Un comentario extraño, nadie come por aquí patos asados, pero por eso mismo me pareció una muestra de su capacidad de creación. La comparación me gustó: varios patos, todos iguales, todos muertos y pelados, ensartados en una larga barra de metal que da vueltas sobre el fuego. La viva imagen de un guión para televisión.
– Vos trabajas con espontaneidad, te salís de los carriles, tenes pensamiento lateral, eso estoy buscando.
¿Pero qué será lo que Goransky está buscando? Después de tantos meses de trabajar juntos, ya no estoy seguro. Llegó la primavera y las enredaderas demostraron ser casi tan peligrosas como parecían.
Cuando empezamos los protagonistas eran una pareja de chicos jóvenes, casi adolescentes, que llegaban a la Antártida formando parte de un equipo de investigación. A la semana siguiente se habían convertido en un padre y su hija y poco después en una mujer embarazada. Cada vez que estábamos a punto de completar la construcción -o, mejor dicho, el enunciado- de una historia coherente, Goransky sacaba un ladrillo de abajo y el edificio se caía. Me llamaba a las tres de la mañana.
– Todo lo que tenemos vale, vamos bien -me decía, tratando de seducirme-. Hay que mantener esa historia, pero en vez de una mujer embarazada, el protagonista tendría que ser un perro San Bernardo.

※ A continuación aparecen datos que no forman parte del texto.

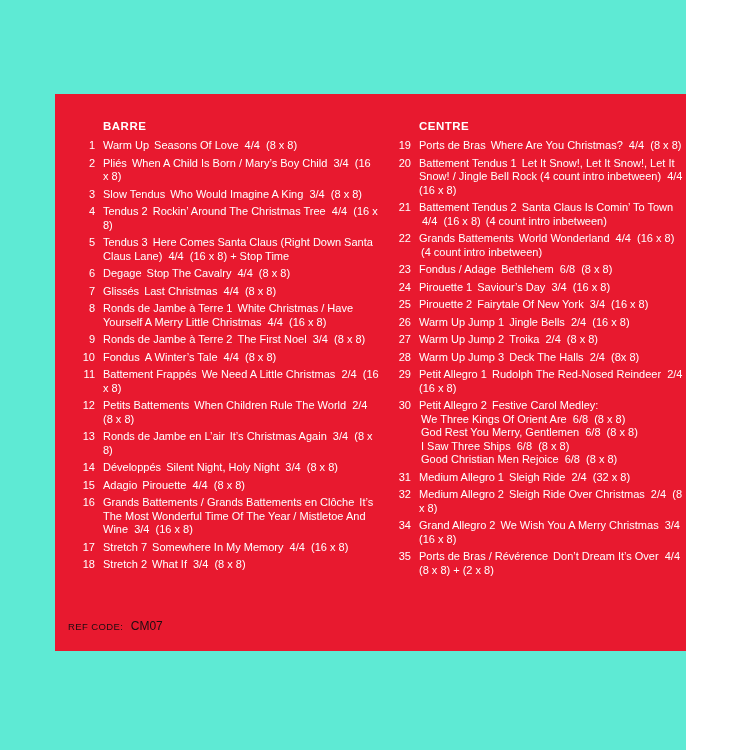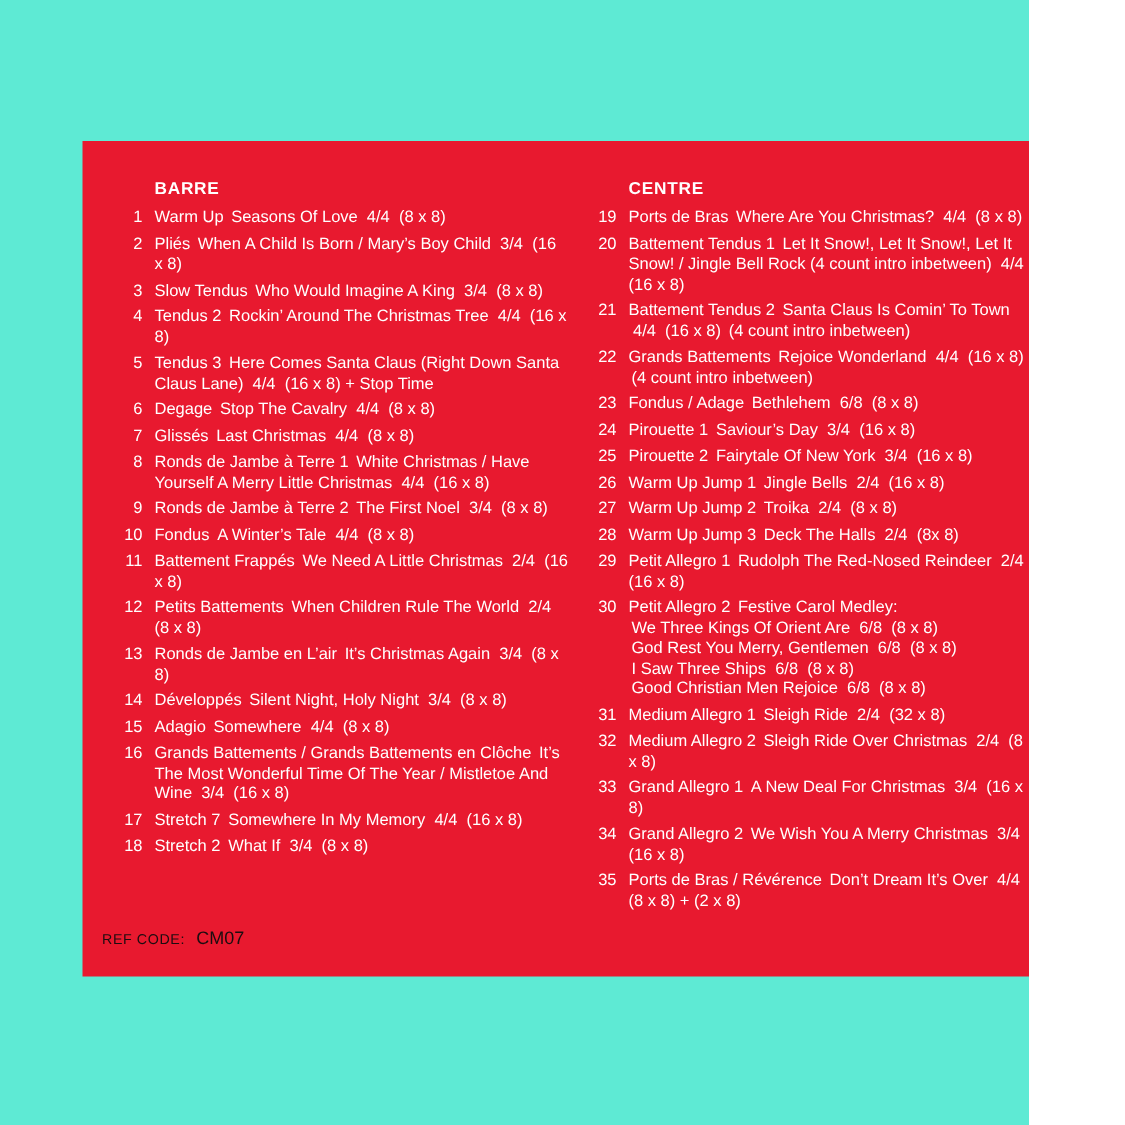"Rejoice Wonderland" span.t-title { text: Rejoice -> World }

Vos sabes dónde vivo y cómo vivo. Goransky me paga por mes y ese dinero significa para mí la diferencia entre la supervivencia y la vida verdadera. Él es uno de los privilegiados, sólo que en vez de estremecer al mundo con esas fiestas enormes y violentas que entretienen a los muy ricos, invierte en su película o, mejor dicho, en el sueño de su película. Después de un par de meses me di cuenta de que nunca iba a empezar a filmar. Pero ya reservó la película virgen y todos los días baja al subsuelo a poner en marcha sus vehículos, probarlos otra vez, aceitarlos, ensayar sus movimientos.

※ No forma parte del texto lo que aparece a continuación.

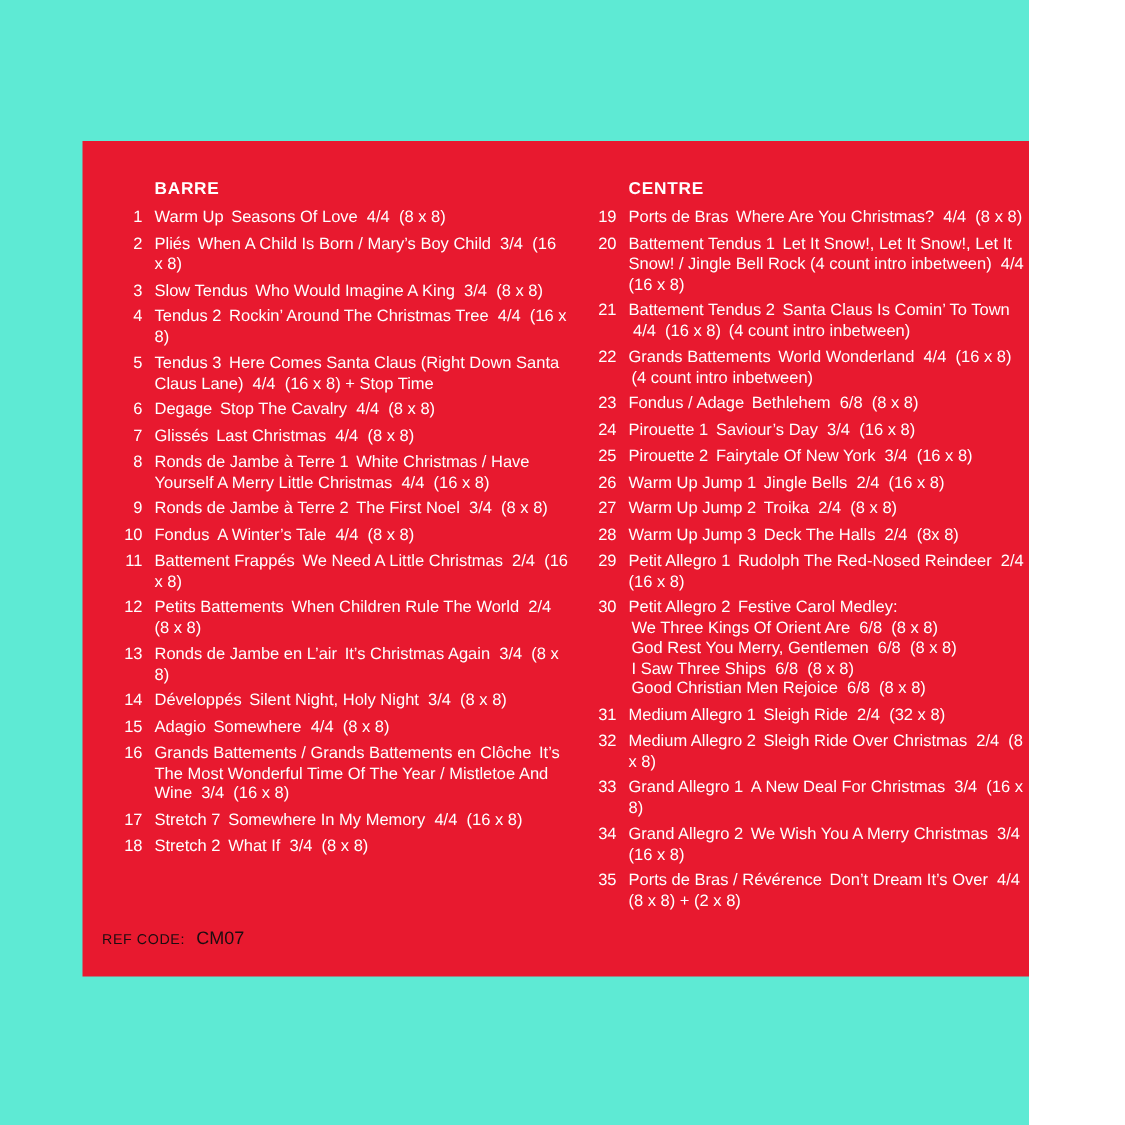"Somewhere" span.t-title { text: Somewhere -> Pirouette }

Ahora nuestra relación es delicadísima, está gastada en varios puntos y cualquier gesto brusco podría romperla. Ya no sueño con festivales internacionales: sueño en forma obsesiva y recurrente con ganarme un mes más de sueldo.
Esos son mis sueños buenos, mis ensoñaciones diurnas. Mis sueños malos no cambiaron desde entonces, desde que los soñaba al lado tuyo: el mar, como siempre. Esa ola inmensa que empieza a formarse en el horizonte y que al principio, a causa de la gran distancia, parece inmóvil: una montaña con la cumbre nevada de espuma. Pero se mueve. Velozmente. Como una ola.
La llamada desesperada de mi padre en mitad de la noche me había conducido, a través de los confusos caminos de mi mente, al estudio de Goransky. La brusca frenada del taxi me salvó de ahogarme una vez más en el maremoto de mis sueños. Quería librarme de los restos del mar para orientarme otra vez en la pesadilla de la realidad, cuando los guardias de seguridad del estudio rodearon el automóvil apuntándonos desde una distancia cautelosa.
Como nunca había estado de noche, no conocía al personal de la guardia nocturna. Por suerte uno de ellos parecía conocerme a mí. Era un hombre moreno, de ojos tristes y cara de identikit: ese tipo de persona a la que uno puede haber visto muchas veces y sin embargo sería incapaz de describir. Mostré mis documentos, exigí que llamaran a Goransky y a pesar de la hora me dejaron hablar con él: estaban entrenados para evitar confusiones. Con un par de órdenes me los sacó de encima.
Seguía haciendo calor. El aire de la calle olía a humedad, a tierra y cemento mojados, a fruta podrida. Una hora después, con la ropa húmeda de sudor a pesar del aire acondicionado del taxi, llegué a la casa de mi padre.